**YOUR TASK**
Please output the data from its first line through the line containing "## Lessons Learned", both included, as a JSON list of strings with one string per line and blank lines left out.

(Stored records)
^^^^^^^^
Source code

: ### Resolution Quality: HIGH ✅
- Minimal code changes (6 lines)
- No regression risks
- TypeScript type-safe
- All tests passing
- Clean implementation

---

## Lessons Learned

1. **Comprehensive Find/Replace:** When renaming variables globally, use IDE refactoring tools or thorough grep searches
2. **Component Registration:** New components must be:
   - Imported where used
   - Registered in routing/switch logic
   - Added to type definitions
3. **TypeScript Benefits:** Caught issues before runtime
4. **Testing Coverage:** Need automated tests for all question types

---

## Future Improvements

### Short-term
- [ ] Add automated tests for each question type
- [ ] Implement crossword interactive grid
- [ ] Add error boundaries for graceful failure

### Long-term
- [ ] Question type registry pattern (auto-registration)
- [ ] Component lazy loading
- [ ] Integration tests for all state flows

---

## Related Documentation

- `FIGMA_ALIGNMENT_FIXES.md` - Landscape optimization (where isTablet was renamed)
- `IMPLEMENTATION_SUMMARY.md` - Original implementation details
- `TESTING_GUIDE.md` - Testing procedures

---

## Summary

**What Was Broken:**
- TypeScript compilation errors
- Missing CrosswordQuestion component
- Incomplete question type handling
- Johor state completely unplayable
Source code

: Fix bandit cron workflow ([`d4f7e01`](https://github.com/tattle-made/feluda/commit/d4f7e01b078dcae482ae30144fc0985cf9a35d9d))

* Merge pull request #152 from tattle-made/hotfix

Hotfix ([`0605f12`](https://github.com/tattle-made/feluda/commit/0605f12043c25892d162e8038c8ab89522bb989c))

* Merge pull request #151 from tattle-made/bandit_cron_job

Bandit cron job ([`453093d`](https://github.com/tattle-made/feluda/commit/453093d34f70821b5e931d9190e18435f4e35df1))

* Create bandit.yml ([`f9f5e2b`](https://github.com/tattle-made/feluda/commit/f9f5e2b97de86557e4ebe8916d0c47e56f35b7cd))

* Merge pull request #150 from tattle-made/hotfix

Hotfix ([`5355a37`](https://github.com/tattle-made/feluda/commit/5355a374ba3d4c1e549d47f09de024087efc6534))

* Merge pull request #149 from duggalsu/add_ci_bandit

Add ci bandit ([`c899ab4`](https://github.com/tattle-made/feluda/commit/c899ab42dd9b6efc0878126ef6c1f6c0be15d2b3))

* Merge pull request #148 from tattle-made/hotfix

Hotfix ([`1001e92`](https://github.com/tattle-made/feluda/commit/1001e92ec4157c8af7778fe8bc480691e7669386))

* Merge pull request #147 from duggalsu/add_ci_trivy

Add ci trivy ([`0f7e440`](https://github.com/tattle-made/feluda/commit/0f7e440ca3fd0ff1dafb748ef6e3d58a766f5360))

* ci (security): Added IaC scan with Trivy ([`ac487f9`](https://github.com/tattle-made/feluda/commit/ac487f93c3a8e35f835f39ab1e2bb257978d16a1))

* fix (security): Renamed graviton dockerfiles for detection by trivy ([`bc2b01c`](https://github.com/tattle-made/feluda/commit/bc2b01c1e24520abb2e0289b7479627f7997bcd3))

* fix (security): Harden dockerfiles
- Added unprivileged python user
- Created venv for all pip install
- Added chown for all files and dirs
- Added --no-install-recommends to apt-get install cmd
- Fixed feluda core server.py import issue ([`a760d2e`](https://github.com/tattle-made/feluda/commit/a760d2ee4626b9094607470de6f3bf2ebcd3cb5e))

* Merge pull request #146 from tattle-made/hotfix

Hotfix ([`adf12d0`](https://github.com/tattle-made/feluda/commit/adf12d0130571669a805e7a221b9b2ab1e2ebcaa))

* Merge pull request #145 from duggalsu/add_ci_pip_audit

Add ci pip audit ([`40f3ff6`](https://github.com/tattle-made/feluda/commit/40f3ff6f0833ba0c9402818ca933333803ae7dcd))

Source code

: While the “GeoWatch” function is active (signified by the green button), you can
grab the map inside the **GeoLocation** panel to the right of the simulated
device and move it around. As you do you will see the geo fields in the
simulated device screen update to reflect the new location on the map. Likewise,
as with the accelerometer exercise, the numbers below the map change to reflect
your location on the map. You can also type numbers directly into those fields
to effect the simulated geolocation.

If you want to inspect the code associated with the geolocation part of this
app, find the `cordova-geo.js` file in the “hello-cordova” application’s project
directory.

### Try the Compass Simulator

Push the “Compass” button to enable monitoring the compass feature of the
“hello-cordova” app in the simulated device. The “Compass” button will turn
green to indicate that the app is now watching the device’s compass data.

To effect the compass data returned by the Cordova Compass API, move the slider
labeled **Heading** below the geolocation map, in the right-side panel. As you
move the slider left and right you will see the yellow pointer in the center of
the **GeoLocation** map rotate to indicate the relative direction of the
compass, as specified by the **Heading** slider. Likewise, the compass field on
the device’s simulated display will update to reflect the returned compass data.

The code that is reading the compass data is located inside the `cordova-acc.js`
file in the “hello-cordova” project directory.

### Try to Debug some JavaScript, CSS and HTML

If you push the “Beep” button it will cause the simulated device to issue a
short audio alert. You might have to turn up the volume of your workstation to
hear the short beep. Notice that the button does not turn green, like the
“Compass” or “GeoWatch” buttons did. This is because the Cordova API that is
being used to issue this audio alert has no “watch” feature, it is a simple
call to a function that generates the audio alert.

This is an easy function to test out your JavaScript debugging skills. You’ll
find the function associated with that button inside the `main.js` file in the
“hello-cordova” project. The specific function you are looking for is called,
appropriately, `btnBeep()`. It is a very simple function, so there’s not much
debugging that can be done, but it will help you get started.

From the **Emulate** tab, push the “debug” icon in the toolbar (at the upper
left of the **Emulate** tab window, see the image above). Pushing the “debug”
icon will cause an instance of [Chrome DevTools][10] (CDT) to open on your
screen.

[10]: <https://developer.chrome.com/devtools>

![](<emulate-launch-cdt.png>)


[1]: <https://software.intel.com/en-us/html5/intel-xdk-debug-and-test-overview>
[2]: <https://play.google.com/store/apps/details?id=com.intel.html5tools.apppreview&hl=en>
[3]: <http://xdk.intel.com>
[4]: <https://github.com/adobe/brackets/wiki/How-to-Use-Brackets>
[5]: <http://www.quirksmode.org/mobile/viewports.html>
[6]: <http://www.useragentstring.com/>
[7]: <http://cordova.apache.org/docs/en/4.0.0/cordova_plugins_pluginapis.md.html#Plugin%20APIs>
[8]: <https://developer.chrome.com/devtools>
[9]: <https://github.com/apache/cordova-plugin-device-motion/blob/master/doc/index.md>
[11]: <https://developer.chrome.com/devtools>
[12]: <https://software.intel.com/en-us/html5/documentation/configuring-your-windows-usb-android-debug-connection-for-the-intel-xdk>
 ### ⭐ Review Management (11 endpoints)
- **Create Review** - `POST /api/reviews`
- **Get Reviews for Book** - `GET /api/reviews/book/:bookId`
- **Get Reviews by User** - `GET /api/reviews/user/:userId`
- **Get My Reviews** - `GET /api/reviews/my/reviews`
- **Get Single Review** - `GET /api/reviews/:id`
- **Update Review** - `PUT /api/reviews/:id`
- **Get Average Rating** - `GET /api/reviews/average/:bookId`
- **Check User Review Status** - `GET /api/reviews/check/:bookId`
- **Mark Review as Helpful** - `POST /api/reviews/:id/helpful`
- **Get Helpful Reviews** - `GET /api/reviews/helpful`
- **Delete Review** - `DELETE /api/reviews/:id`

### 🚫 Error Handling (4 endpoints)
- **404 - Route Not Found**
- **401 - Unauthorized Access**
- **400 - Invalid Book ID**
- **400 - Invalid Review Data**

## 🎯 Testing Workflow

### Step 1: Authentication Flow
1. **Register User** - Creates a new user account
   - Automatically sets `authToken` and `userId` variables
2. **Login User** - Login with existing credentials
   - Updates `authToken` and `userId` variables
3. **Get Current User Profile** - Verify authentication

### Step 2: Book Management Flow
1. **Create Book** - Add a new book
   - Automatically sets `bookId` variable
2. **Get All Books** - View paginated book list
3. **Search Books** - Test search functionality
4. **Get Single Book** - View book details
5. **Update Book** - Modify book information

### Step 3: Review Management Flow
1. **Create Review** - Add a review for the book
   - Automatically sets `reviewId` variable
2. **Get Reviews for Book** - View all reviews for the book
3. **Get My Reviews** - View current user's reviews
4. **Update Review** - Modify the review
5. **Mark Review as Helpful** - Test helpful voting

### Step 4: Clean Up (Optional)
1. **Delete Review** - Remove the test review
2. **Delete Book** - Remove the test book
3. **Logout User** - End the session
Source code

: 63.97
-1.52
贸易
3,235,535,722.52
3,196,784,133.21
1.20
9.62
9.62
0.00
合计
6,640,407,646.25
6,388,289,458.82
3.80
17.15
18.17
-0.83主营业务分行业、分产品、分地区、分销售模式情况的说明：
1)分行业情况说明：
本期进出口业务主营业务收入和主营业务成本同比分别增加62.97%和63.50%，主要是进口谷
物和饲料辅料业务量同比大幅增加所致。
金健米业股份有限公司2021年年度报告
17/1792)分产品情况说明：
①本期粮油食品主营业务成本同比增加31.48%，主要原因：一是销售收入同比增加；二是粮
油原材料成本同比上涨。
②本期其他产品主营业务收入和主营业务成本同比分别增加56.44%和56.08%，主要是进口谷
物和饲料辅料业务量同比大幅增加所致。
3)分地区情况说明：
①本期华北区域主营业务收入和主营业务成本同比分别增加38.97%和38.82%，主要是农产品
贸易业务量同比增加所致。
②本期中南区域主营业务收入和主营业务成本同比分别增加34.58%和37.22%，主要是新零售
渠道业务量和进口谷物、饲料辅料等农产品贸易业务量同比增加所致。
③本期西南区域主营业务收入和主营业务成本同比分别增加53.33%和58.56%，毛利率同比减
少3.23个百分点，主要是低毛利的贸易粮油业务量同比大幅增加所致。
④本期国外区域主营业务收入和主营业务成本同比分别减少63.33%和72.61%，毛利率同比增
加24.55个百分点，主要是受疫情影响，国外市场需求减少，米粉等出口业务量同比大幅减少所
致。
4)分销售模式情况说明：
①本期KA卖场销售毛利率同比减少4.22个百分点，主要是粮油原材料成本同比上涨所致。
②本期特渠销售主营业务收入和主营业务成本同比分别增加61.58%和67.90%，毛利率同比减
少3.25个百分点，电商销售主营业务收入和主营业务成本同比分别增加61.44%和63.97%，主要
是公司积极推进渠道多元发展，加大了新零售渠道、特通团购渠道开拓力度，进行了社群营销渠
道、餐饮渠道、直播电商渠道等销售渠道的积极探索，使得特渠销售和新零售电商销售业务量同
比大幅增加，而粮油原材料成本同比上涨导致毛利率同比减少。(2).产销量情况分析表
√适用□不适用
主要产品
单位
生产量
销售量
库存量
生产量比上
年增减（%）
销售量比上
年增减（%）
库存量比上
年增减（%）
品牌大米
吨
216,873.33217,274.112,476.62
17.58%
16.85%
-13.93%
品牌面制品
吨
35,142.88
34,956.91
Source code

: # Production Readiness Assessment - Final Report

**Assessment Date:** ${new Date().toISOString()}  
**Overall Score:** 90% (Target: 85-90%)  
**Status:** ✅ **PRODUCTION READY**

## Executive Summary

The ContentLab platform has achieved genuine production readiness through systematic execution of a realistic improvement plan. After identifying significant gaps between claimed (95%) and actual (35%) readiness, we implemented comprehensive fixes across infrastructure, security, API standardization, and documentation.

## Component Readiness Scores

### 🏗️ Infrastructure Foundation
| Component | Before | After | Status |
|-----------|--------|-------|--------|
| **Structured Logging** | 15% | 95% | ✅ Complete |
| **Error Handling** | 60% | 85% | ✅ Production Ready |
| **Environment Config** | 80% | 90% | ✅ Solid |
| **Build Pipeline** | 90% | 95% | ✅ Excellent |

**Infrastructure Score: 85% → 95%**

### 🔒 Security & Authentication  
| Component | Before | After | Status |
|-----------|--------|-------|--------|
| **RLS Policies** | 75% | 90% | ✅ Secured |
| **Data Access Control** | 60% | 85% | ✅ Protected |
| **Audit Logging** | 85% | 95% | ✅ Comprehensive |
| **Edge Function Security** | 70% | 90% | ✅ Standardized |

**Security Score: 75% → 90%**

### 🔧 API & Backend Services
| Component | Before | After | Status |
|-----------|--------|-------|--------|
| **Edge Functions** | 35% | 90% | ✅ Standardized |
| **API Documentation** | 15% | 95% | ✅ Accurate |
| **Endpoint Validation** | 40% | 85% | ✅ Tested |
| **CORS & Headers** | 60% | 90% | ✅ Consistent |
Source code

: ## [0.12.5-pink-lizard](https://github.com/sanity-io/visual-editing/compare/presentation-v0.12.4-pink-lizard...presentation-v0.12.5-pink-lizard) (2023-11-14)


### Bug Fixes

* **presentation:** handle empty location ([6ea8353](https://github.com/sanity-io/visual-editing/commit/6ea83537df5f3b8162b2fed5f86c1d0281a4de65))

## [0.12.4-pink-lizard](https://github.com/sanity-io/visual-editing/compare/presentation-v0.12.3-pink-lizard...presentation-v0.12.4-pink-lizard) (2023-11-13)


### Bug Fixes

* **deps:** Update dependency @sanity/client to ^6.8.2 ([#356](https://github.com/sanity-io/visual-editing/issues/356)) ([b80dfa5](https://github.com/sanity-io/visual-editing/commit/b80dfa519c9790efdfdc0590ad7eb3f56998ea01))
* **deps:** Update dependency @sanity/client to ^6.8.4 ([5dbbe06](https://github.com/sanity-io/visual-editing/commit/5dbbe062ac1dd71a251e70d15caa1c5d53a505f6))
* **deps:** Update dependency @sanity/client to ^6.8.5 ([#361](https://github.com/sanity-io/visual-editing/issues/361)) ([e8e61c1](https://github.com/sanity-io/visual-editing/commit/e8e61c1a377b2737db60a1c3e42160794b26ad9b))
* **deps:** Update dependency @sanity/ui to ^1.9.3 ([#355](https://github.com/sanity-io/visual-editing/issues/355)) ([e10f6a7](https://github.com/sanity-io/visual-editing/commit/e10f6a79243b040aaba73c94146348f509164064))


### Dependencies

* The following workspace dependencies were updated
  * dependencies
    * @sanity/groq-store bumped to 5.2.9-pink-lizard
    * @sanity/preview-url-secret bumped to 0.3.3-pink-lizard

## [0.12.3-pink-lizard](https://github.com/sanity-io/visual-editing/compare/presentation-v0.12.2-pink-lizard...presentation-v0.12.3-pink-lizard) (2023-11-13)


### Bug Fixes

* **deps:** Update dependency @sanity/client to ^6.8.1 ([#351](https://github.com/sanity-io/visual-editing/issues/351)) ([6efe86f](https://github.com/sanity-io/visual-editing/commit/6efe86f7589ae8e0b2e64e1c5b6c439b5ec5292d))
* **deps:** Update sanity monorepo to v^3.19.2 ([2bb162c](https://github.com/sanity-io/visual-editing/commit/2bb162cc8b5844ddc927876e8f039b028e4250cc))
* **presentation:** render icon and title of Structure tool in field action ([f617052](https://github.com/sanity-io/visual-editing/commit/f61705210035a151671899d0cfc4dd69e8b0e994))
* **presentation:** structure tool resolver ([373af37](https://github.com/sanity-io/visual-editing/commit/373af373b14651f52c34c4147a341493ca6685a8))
^^^^^^^^
**ANSWER TO THE EXERCISE**
[
  "Source code",
  ": ### Resolution Quality: HIGH ✅",
  "- Minimal code changes (6 lines)",
  "- No regression risks",
  "- TypeScript type-safe",
  "- All tests passing",
  "- Clean implementation",
  "---",
  "## Lessons Learned"
]